Lives and works in Wellfleet, Massachusetts.
Julia Salinger's varied art career began as an art historian. Her mentor, Irving Sandler, was the preeminent art scholar who wrote ' The Triumph of American Painting.' She continued her studies at Columbia University and worked for Ronald Feldman Fine Arts as a researcher for five Andy Warhol print portfolios. During this period, she was accepted into the prestigious curatorial program at the Hirschorn Museum in Washington, DC. She has also worked at the Cooper-Hewitt Museum of Design, the Guggenheim, The Neuberger Museum and the Whitney.
Her journey took her into the musical side of the arts, where she managed performers for over seventeen years. She worked with such diverse talents as Laurie Anderson, Bobby McFerrin, Diane Reeves and Diana Krall. After a few life changing experiences, she decided it was time to nourish her own creative spirit. In 1999 she started to create her own work. Since 2000, she has shown in numerous group shows and is represented in collections in the US, Europe and Asia.
My writing and visual work is interrelated. I know that at times I want to keep the writing separate from the image but they can’t help but merge. I think my free associative nature finds its way into both places. In terms of identification…many of my lines are extremely calligraphic. When I am drawing, I feel as if I am writing in space. I love the flow of penmanship, the grace of the line and the electricity of ink to paper. A line speaks in many voices, in sounds, in color and rhythms. Words, like forms, color or line, also has its own language of meaning, nuance, duality and feeling. Each line has its own individual emotional resonance be it of passion, fear, exhilaration, innocence and anger.
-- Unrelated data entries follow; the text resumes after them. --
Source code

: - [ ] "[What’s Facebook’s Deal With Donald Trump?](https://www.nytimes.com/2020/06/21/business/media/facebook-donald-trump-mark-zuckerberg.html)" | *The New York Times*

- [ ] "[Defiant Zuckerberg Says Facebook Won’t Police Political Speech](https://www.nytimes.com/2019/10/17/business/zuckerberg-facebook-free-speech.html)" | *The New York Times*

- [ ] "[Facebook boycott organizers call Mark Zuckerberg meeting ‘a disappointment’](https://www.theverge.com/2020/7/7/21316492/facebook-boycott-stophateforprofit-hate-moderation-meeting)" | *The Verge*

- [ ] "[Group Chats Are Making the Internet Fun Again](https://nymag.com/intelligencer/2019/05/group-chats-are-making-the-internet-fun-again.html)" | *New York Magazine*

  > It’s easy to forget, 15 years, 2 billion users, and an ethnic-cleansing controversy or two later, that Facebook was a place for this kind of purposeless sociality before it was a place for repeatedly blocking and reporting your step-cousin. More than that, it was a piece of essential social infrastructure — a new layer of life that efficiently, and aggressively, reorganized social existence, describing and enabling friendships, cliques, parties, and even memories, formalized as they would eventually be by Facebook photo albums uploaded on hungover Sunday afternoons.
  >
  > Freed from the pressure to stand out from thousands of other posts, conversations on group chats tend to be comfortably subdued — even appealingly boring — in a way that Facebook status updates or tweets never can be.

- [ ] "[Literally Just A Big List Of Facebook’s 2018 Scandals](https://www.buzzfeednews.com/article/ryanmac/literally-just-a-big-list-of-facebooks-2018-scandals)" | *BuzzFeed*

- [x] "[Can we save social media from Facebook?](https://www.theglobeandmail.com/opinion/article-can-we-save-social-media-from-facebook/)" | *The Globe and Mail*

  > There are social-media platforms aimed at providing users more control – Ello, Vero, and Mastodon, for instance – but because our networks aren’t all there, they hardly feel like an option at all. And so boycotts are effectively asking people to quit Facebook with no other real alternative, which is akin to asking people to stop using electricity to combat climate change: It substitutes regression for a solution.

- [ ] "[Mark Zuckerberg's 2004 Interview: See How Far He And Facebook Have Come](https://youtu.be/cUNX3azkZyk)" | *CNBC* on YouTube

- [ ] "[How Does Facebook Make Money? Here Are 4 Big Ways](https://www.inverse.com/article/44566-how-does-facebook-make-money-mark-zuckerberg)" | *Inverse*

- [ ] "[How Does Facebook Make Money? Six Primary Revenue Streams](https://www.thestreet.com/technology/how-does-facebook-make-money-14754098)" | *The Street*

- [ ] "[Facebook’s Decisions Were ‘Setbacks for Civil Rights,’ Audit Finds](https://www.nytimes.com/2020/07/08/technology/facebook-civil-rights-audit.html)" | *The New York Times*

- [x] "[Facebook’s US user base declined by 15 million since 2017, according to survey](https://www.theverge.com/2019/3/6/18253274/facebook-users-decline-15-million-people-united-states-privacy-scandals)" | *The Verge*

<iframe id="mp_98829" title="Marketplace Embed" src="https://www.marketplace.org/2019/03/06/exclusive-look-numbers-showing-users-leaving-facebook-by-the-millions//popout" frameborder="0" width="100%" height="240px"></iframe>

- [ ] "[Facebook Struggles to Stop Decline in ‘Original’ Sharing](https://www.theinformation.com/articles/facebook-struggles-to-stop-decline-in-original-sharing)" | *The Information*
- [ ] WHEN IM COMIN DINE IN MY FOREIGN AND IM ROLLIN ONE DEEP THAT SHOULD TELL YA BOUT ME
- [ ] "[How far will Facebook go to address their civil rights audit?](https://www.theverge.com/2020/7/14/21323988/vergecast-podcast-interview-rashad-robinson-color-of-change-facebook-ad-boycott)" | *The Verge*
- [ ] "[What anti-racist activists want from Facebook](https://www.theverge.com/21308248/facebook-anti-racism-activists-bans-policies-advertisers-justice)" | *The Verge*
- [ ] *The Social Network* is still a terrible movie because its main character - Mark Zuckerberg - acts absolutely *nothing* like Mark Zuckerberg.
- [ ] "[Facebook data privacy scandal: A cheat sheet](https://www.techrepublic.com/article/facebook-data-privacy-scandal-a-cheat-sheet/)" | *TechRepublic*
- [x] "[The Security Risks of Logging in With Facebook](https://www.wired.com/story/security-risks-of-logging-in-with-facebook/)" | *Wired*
I like to play with the emotional content of the two in my visual work. It is like a magic mirror, a looking glass…prisms, distortions of something else appear. It is my own gestural patterning..
I work in a very direct and immediate manner. The accidents which occur make the work real and human. The element of surprise emerges from the layers. I soak, beat, scrape, carve, rip and puncture the paper. The saturation of information imbues the piece with a sense of age and memory.
Part of my process is daydreaming or nightdreaming...feeling like a channel or instrument by which all the sounds, sights and smells of the day are incorporated. My days are like miniature films--a breakdown and composite of life's fragments. This information sparks new patterns, colors, images and helps to describe the essence of a place...it's atmosphere and mystery. Out of this, an idea will inspire a stream of conciousness. These variations or riffs develop into drawings, writings, marks and remnants of the original thought. The final energized and agitated surface creates a tension between beauty and chaos. It is within the two, that I reveal those restful places...that space of stillness in which we are able to reflect and discover. That place in my work explores for me what it means to be human. The balance between the tragic and the comic in life.